Pada tahun-tahun belakangan ini, bukti penganiayaan anak seluas dunia telah bertambah, sehingga dewasa ini ada segudang bukti semacam itu yang tidak lagi dapat diingkari atau diabaikan. Tetapi, kebanyakan orang setuju bahwa menanggulangi penganiayaan anak merupakan tugas berat. Maka, timbul pertanyaan-pertanyaan ini: Apakah ada orang yang benar-benar dapat melindungi anak-anak kita? Bagaimana mereka yang menjadi orang-tua melindungi warisan yang diberikan Allah kepada kita dan memelihara kehidupan yang rentan dari anak-anak kecil kita? Kepada siapakah orang-tua dapat meminta pertolongan?
[Kotak di hlm. 7]
Operasi Penjaringan Lewat Internet
Beberapa bulan yang lalu, dalam salah satu operasi penjaringan terbesar pornografi anak di Internet, kepolisian di 12 negara menggerebek rumah lebih dari 100 orang tersangka pelaku pedofilia. Dari satu saja jaringan pedofilia yang berkedudukan di Amerika Serikat, mereka menemukan lebih dari 100.000 gambar pornografi anak.

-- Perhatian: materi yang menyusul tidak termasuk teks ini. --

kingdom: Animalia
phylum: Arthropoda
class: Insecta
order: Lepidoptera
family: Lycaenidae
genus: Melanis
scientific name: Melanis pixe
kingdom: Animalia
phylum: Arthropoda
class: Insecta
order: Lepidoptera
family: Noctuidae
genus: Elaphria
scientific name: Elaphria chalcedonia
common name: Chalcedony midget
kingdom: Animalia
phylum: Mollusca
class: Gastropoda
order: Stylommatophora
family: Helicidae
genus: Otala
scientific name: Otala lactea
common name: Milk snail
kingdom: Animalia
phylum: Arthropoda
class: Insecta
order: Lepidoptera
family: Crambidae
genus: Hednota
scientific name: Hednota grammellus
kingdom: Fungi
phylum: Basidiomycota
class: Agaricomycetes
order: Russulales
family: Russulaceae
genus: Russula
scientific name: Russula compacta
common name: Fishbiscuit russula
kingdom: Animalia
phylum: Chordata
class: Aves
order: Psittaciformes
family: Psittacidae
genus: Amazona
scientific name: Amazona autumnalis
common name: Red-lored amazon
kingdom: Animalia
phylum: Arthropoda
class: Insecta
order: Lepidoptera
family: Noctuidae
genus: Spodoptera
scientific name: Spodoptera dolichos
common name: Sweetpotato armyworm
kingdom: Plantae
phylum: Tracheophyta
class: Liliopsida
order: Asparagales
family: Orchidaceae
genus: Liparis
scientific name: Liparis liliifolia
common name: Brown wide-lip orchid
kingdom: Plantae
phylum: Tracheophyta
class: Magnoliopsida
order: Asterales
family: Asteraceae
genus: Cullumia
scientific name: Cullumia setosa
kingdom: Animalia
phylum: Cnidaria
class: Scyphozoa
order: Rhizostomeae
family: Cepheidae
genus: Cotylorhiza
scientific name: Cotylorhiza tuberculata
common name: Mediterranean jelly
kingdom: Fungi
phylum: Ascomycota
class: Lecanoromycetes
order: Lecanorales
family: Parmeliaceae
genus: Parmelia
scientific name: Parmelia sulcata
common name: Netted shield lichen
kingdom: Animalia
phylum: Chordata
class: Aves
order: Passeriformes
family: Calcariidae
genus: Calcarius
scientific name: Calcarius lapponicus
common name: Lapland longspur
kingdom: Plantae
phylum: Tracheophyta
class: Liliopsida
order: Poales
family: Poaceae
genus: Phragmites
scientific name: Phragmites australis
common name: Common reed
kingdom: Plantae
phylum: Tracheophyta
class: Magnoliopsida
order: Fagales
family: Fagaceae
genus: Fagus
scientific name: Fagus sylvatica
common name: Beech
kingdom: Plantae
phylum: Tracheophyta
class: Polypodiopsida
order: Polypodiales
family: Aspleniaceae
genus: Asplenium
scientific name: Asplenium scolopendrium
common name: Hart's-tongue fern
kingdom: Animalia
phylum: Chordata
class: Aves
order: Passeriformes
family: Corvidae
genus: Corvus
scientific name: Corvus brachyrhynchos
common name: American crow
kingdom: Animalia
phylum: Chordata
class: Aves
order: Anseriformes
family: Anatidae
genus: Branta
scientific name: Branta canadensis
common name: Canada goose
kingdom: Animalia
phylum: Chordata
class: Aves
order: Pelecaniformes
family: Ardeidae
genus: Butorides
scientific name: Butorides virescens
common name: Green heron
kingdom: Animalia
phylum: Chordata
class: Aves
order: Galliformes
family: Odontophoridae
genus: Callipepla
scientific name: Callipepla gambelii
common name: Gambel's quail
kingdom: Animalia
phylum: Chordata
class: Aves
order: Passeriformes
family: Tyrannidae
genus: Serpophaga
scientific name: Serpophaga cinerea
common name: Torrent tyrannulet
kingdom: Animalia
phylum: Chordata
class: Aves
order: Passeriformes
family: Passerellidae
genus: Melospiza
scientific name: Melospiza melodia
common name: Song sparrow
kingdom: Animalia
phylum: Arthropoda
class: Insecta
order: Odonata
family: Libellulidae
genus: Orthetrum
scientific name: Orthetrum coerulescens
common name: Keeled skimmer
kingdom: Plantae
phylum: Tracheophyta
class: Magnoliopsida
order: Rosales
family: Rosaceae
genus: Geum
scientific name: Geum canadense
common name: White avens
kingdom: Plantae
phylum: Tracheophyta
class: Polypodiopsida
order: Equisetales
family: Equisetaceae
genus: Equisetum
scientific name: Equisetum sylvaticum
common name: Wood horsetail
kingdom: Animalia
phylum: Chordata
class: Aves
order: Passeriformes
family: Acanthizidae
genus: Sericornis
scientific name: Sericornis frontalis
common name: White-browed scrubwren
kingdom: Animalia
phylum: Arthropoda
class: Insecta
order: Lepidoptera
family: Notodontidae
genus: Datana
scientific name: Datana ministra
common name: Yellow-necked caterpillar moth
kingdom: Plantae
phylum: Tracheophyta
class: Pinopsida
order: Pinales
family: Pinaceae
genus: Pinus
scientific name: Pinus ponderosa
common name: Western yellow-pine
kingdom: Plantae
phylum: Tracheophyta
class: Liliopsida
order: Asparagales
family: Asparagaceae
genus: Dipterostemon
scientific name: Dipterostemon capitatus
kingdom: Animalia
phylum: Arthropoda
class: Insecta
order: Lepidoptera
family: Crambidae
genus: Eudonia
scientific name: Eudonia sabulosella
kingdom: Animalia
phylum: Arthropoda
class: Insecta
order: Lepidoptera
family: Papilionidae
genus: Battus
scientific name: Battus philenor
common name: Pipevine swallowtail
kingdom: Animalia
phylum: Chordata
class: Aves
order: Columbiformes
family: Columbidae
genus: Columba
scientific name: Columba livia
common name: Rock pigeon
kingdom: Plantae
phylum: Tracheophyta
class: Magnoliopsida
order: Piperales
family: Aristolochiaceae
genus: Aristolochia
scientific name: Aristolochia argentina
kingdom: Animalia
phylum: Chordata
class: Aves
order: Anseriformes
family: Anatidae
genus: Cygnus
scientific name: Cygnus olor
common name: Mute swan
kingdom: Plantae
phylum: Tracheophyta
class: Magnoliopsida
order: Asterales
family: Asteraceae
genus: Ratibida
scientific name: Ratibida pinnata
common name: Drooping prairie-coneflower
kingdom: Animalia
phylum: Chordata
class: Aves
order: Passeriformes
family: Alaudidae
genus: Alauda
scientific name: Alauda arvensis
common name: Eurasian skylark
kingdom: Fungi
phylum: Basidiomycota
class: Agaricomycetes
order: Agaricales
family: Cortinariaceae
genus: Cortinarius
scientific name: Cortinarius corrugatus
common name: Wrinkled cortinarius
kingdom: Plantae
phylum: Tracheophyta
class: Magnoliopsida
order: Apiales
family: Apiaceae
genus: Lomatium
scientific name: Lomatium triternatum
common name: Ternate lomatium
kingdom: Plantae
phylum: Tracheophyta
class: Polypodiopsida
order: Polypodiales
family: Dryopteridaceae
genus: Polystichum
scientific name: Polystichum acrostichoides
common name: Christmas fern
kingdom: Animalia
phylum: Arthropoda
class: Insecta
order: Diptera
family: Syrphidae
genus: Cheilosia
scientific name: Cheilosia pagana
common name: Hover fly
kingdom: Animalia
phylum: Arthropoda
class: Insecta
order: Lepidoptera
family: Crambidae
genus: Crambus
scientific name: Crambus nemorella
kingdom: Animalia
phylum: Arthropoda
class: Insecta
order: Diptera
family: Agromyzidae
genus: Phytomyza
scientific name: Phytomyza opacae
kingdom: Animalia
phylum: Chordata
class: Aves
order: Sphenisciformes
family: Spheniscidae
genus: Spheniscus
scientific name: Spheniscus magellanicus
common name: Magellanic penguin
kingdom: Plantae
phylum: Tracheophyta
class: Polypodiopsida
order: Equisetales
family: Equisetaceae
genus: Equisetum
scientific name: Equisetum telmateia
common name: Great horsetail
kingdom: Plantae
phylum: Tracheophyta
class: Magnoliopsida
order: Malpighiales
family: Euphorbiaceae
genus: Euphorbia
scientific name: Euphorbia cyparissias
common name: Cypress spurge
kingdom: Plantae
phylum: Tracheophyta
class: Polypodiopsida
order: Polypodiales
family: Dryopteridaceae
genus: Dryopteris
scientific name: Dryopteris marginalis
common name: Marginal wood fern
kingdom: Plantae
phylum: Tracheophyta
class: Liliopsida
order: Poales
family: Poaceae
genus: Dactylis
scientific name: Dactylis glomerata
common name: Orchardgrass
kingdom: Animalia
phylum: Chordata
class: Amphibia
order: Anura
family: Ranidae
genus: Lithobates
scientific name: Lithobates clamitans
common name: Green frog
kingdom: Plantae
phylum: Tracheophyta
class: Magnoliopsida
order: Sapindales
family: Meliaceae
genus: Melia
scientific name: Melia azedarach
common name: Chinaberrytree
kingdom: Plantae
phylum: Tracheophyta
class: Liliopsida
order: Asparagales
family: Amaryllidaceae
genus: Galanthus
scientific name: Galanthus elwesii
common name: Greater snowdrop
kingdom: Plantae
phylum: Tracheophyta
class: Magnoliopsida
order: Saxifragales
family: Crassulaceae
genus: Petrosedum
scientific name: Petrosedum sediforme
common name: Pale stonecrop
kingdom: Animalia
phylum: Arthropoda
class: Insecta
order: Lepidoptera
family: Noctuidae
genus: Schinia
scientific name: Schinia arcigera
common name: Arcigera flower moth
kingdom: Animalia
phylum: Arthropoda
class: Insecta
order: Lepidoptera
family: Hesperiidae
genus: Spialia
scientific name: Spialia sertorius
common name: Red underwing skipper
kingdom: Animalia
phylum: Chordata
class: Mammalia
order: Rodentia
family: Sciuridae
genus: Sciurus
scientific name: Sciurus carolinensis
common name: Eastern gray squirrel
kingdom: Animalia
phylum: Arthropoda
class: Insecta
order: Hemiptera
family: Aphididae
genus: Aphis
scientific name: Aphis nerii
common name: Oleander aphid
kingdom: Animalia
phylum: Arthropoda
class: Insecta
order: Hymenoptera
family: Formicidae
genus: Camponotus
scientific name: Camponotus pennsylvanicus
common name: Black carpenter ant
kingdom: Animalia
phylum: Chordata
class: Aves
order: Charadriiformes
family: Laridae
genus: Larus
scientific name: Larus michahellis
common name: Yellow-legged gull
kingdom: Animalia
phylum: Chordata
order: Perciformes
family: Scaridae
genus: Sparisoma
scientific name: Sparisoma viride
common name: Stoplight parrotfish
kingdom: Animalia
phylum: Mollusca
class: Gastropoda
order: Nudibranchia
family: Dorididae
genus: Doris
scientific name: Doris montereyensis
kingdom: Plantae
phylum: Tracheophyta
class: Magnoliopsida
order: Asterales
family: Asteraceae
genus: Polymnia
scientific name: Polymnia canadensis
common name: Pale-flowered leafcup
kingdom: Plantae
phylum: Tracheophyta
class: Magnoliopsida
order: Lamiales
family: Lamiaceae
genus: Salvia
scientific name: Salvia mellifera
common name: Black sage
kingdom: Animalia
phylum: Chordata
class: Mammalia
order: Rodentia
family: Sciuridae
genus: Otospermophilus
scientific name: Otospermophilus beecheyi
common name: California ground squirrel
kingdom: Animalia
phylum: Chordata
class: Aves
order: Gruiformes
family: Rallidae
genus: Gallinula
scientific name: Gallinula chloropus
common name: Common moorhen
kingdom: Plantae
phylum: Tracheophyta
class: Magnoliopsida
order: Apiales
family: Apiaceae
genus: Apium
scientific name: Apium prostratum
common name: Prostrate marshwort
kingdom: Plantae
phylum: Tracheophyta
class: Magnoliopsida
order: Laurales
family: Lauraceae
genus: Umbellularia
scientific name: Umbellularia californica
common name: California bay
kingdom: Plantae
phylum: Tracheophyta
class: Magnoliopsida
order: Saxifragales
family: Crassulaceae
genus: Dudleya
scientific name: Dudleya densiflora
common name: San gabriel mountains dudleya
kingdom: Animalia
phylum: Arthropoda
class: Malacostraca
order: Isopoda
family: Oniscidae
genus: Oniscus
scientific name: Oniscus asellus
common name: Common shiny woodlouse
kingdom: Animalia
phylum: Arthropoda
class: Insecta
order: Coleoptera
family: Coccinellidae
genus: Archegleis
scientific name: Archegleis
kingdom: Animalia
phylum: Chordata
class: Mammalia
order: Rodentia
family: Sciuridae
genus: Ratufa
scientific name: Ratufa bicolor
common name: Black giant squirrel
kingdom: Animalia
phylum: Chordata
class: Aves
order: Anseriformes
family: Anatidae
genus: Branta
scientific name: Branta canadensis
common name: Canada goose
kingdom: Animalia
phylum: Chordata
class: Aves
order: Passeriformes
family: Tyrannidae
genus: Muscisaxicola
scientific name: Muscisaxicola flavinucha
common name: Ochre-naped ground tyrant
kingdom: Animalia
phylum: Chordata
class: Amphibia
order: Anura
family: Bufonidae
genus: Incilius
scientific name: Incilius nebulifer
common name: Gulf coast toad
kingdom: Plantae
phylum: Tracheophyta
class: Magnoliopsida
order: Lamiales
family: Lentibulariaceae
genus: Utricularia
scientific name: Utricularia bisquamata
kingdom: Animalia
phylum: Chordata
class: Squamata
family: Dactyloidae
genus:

Detektif Inggris yang mengkoordinasi pengusutan lewat Internet selama lima bulan itu menyatakan, ”Isinya jelas-jelas memuakkan bagi orang yang berpikiran waras.” Anak-anak lelaki maupun perempuan, beberapa bahkan baru berusia dua tahun. Polisi Belgia mengatakan bahwa gambar-gambar di Internet adalah ”gambar anak-anak yang paling porno. . . . Bahkan ada orang-tua yang menganiaya anak-anaknya agar dapat menyajikan gambar-gambar yang paling menggemparkan”. Seorang pria menyimpan foto-foto dirinya yang sedang memperkosa kemenakan perempuannya dan memasukkan foto-foto tersebut ke dalam komputer.
Yang termasuk di antara para tersangka adalah beberapa orang guru, seorang ilmuwan, seorang mahasiswa hukum, seorang mahasiswa kedokteran, seorang pembina pramuka, seorang akuntan, dan seorang dosen perguruan tinggi.